Your code is a fine example of: "attempting to solve too many problems at the same time". If you are having trouble understanding how to iterate over a sequence, then why would you complicate that learning experience by injecting other unsolved problems into the mix? First, solve the iteration problem. Then expand.
## START INTERACTIVE SESSION ##
py> s = 'multiplicity'
py> for char in s:
... print char
## END INTERACTIVE SESSION ##
Now, we have a simple base from which to build!
> In the piece of code [ABOVE], secretWord is a string and
> lettersGuessed is a list. I'm trying to find out if ALL
> the characters of secretWord are included in
> lettersGuessed, even if there are additional values in the
> lettersGuessed list that aren't in secretWord.
First, step away from your interpreter! Now, grab a pen and paper and write down the steps required to compare two sequences in real life.
1. Create a list of "letters guessed" and a string representing the "secret word".
secretWord = 'multiplicity'
lettersGuessed = 'aeiouy'
2. For each letter in "secretWord", look in "lettersGuessed" and see if you can find the letter, then make a note of your findings. If the letter is in IN both sequences, write "[letter]=True", if not, write "[letter]=False".

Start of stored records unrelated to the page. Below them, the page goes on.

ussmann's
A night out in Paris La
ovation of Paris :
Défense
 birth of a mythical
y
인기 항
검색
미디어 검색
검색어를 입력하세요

However, this algorithm is rather naive. What happens if one or both list contain the same letter numerous times (f.e. "multiplicity" has 3 "i" chars)? Do we want the user to provide a guess for all three "i" chars, or will just a single guess al la "price is right" will do the trick?
Also, do we care about the "char order"? Or are we merely allowing the user to guess all the letters of the word in ANY order (that seems to be your intent here!)?
In any event i am not going to just "gift wrap" and answer for you. There are many methods of solving this problem, some are elegant, some or not elegant, some use built-in functions, some use list comprehensions, and some could just use a for loop and a single built-in function. I would highly suggest that you figure this out using the latter. Until you can achieve this, forget about list comprehension or any advanced stuff.
But most importantly: Build your code in small incremental steps and solve ONE issue at a time. This is the path of a wise problem solver.